Żywność z drukarki
W Polsce naukowcy pracują nad nowym zastosowaniem technologii druku 3D, która ma posłużyć do produkcji jedzenia na masową skalę.
Prace badawcze nad tym wręcz fantastycznie brzmiącym rozwiązaniem trwają od niedawna w Katedrze Przetwórstwa i Chemii Surowców Roślinnych Wydziału Nauki o Żywności Uniwersytetu Warmińsko-Mazurskiego w Olsztynie. Obecne koncentrują się na kilku różnych metodach druku żywności, do których należy zaliczyć m.in. selektywne spiekanie oraz topienie z użyciem gorącego powietrza w celu połączenia ze sobą proszku cukrowego. Rozwiązanie to umożliwi naukowcom tworzenie złożonych produktów żywnościowych bez dodatkowego procesu ich utwardzania. Dzięki tej technologii naukowcy mogą skutecznie pracować nad strukturą potraw i kontrolować skład dań (...).
Na razie nie jest jeszcze możliwe wydrukowanie przy użyciu urządzeń 3D każdego asortymentu. Nie „wypieczemy” tak jeszcze chleba czy ciasta. Do procesu drukowania żywności używa się obecnie najczęściej takich filamentów (tworzywo używane w procesie drukowania przestrzennego metodą osadzania topionego materiału) jak cukier, czekolada, ser, pulpa owocowa lub mięso. W przyszłości naukowcy chcą zająć się technologią, która umożliwi im opracowanie druku przestrzennego dla spersonalizowanej żywności opartej na nanocelulozie. To wyjątkowej jakości produkty spożywcze zawierające niekaloryczny błonnik, który będzie pełnił również rolę środka wiążącego podobnego do tradycyjnej skrobi.

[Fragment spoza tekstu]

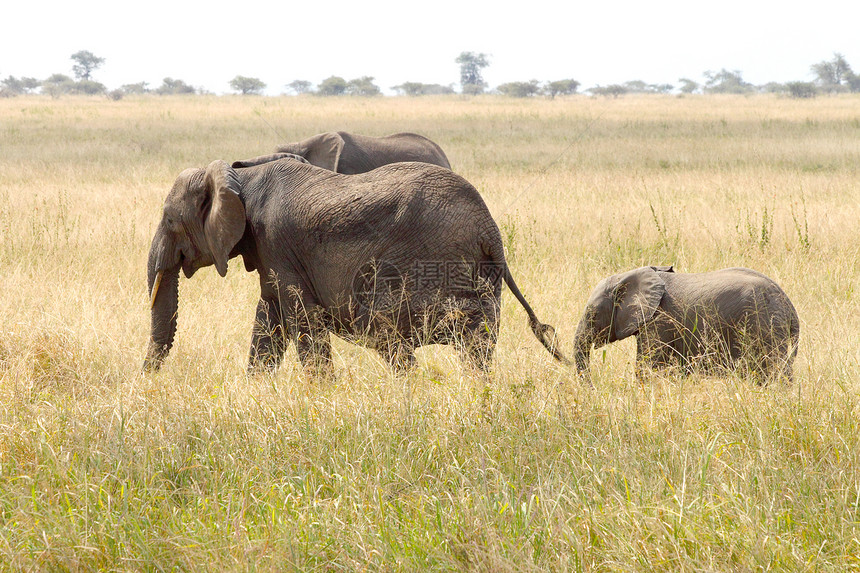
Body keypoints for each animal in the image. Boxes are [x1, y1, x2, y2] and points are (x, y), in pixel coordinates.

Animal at [572, 264, 800, 382]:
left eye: (592, 315)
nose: (593, 388)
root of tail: (789, 305)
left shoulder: (659, 321)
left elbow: (647, 367)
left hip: (764, 326)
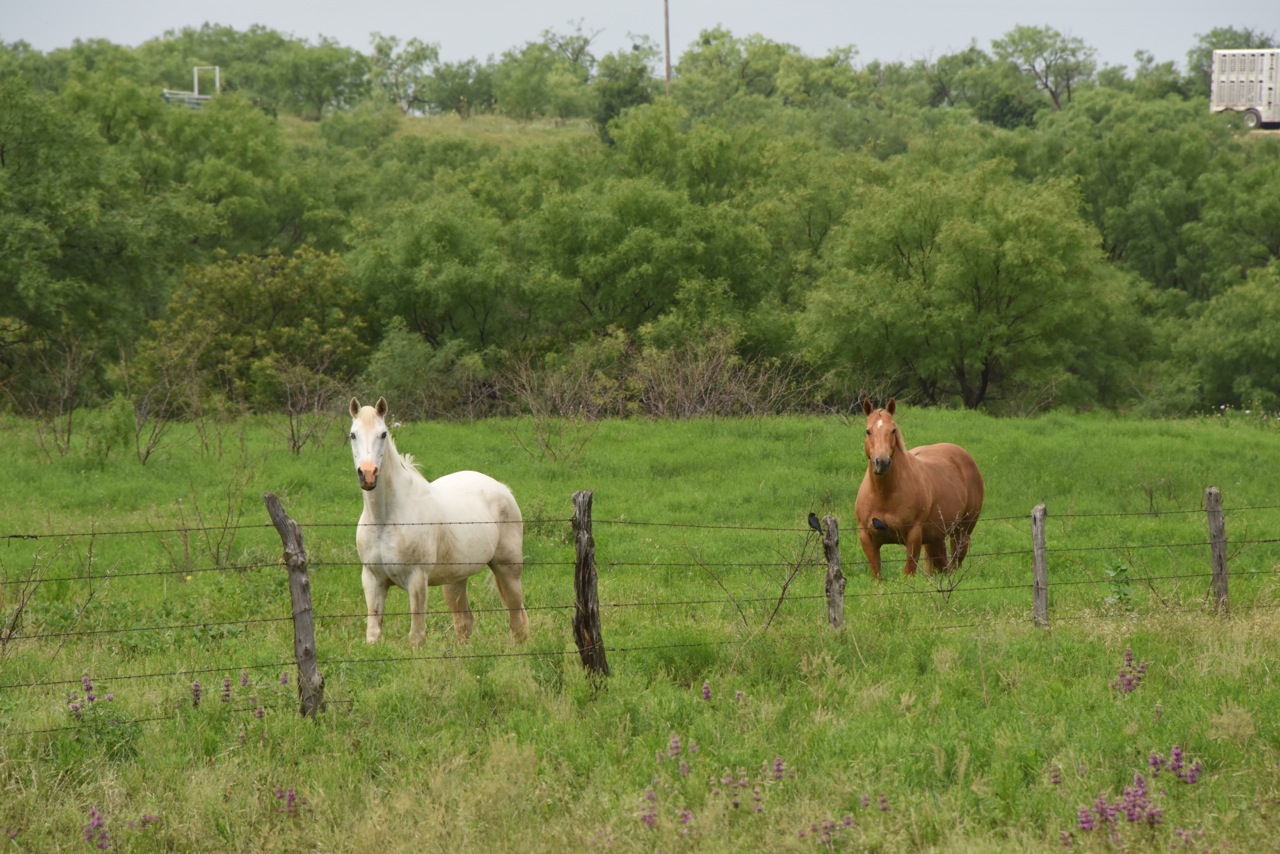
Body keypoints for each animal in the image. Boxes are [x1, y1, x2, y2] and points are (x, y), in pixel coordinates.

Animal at [348, 396, 527, 645]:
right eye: (352, 434)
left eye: (383, 434)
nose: (368, 474)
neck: (384, 520)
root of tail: (503, 488)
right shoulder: (373, 580)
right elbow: (373, 634)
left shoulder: (416, 580)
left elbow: (416, 637)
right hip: (455, 580)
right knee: (464, 622)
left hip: (508, 569)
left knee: (517, 619)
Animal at [855, 402, 983, 581]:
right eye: (868, 431)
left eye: (893, 430)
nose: (882, 462)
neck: (884, 494)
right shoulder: (867, 538)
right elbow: (877, 575)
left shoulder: (913, 535)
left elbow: (909, 573)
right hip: (936, 539)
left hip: (962, 531)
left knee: (955, 564)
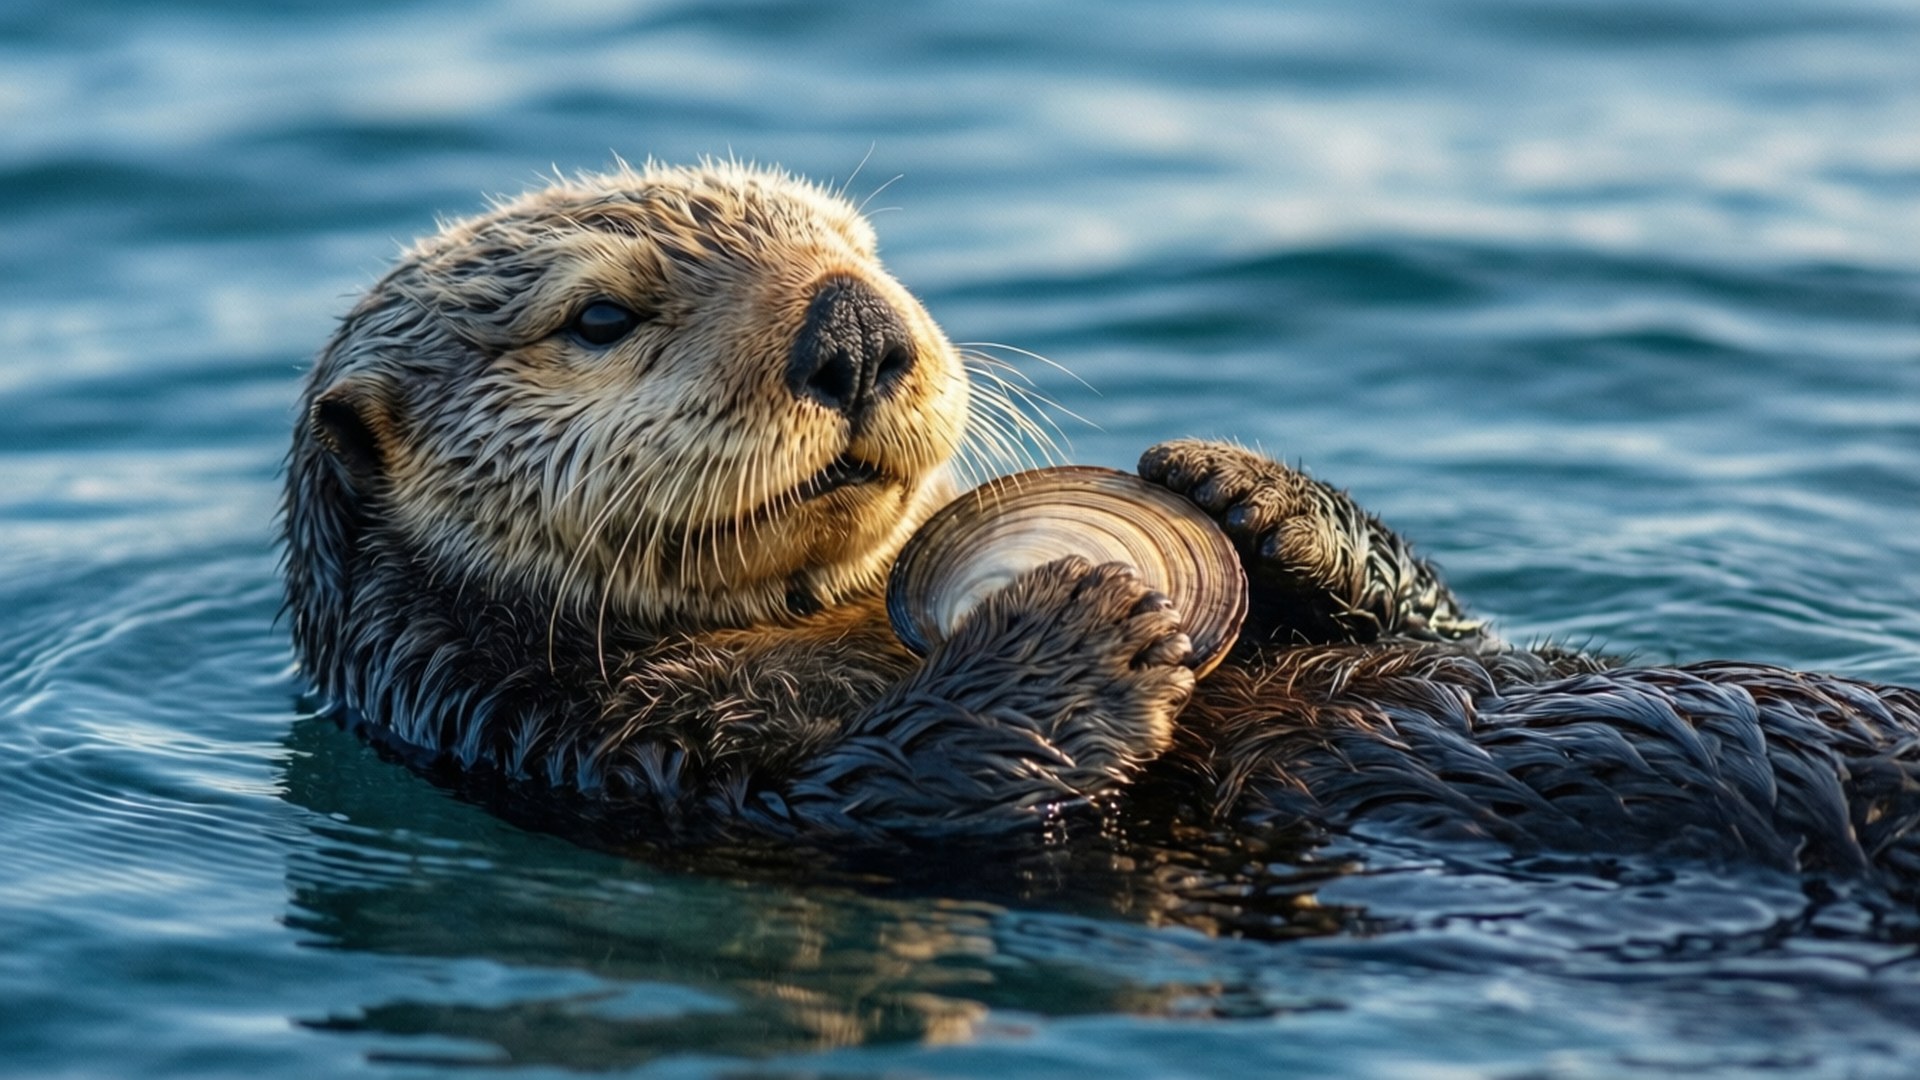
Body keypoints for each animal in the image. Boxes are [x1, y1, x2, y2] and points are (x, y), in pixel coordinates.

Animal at [284, 161, 1920, 893]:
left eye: (860, 245)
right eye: (600, 318)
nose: (855, 324)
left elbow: (1458, 623)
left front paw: (1239, 486)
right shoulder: (619, 757)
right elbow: (910, 785)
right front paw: (1072, 617)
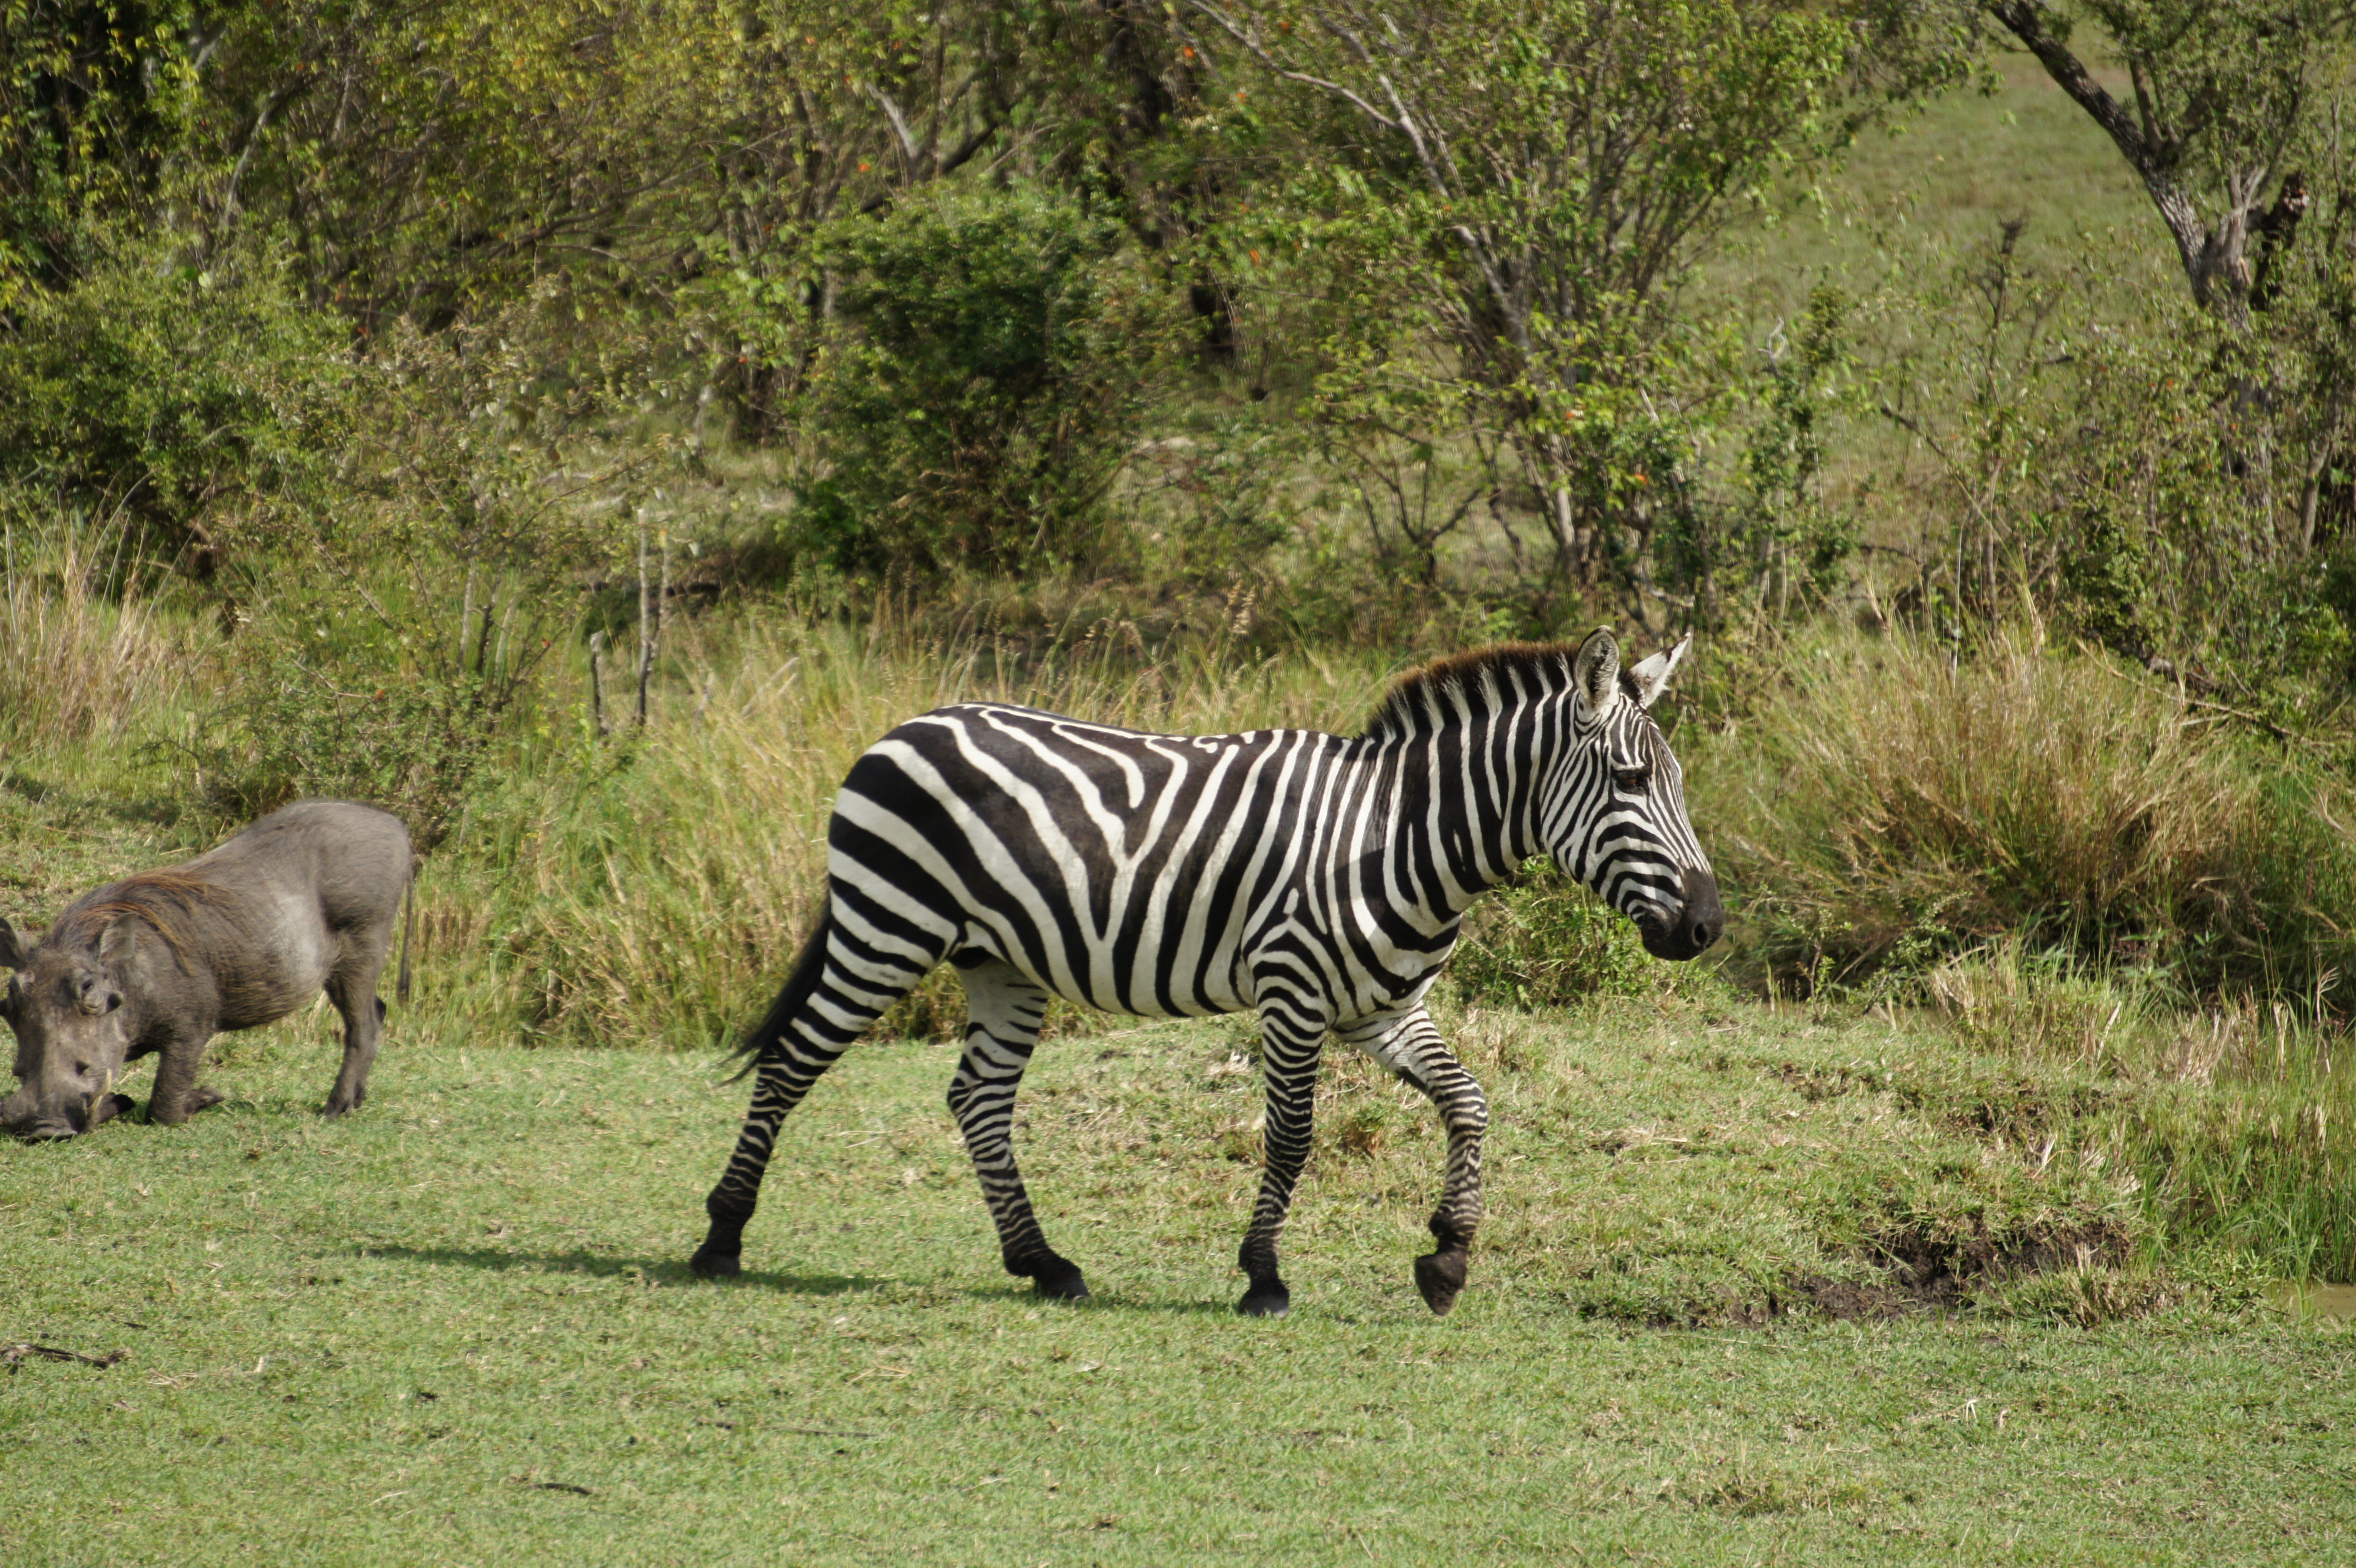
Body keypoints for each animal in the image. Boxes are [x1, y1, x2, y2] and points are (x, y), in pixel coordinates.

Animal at [688, 631, 1724, 1309]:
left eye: (1677, 785)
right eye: (1633, 782)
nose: (1707, 927)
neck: (1398, 834)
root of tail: (903, 727)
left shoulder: (1384, 1009)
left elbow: (1468, 1103)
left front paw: (1447, 1258)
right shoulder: (1293, 993)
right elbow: (1292, 1137)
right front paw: (1263, 1277)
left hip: (1000, 963)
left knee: (976, 1097)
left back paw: (1043, 1263)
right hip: (886, 928)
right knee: (790, 1063)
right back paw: (722, 1237)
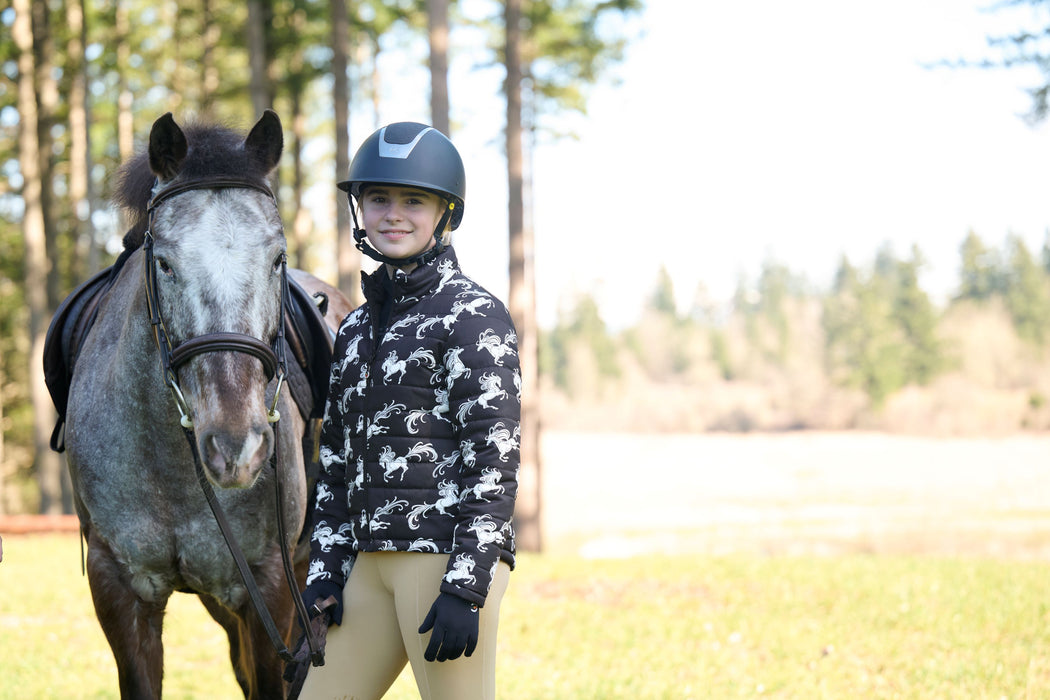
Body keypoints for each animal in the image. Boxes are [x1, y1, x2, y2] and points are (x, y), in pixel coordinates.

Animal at [54, 111, 352, 699]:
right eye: (165, 263)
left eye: (277, 258)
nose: (237, 447)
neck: (173, 468)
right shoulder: (119, 588)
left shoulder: (270, 586)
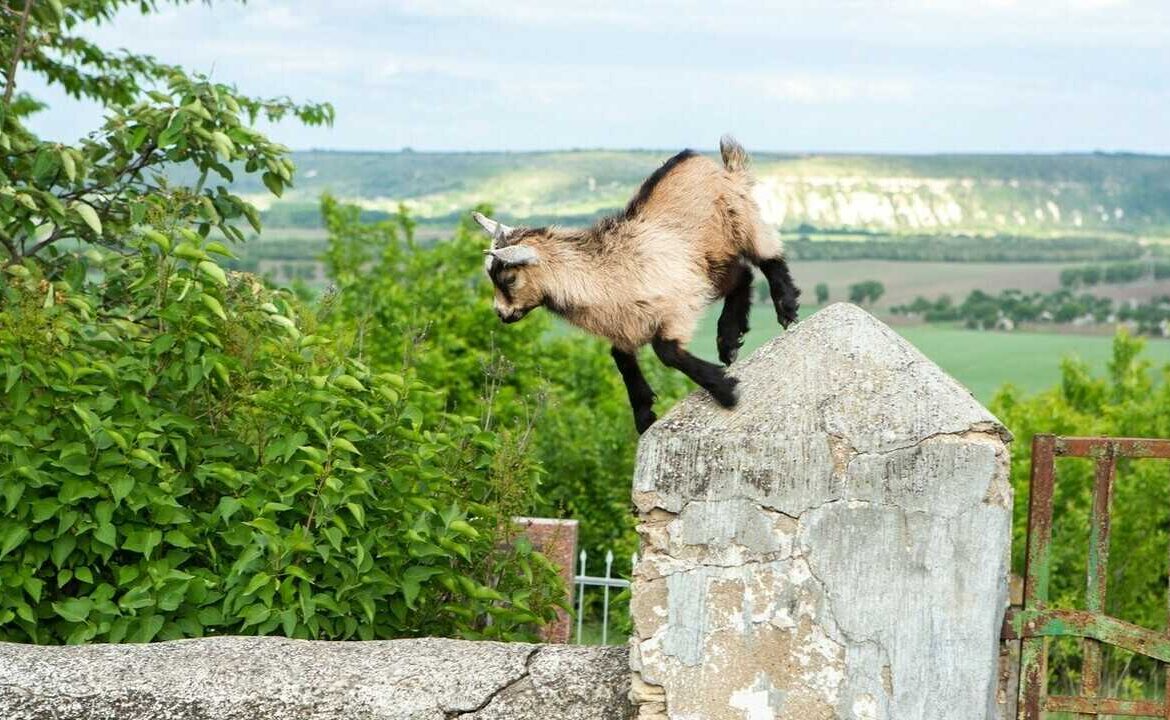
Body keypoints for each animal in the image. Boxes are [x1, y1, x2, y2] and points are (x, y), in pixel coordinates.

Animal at [470, 135, 800, 433]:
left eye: (509, 277)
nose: (501, 313)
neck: (605, 274)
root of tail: (725, 168)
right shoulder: (626, 324)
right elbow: (620, 356)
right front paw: (644, 415)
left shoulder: (679, 303)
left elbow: (667, 352)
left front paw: (726, 391)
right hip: (710, 264)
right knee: (742, 275)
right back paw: (728, 340)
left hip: (740, 220)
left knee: (767, 258)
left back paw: (785, 309)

Początkowo druk trójwymiarowy był jedynie metodą służącą do szybkiego prototypowania, używaną m.in. do budowania różnego rodzaju niewielkich form przestrzennych. Dziś, wraz ze wzrostem dokładności wykonywania tego typu obiektów przez drukarki 3D, stał się metodą do wykonywania wielu różnych obiektów – w tym żywności.
Polskim rozwiązaniem zainteresowana jest NASA, która obecnie na swoje potrzeby drukuje narzędzia w ramach eksperymentów technologicznych prowadzonych na orbicie okołoziemskiej. Nasze odkrycie być może pozwoliłoby im drukować gotowe potrawy w postaci pojemników zawierających bogaty w substancje odżywcze, pozbawiony wilgoci proszek. Taki produkt byłby przydatny do spożycia przez mniej więcej 30 lat. Drukowana żywność z pewnością znajdzie również zastosowanie w medycynie, gdzie będzie niezwykle pomocna dla chorych nieradzących sobie z gryzieniem pokarmów.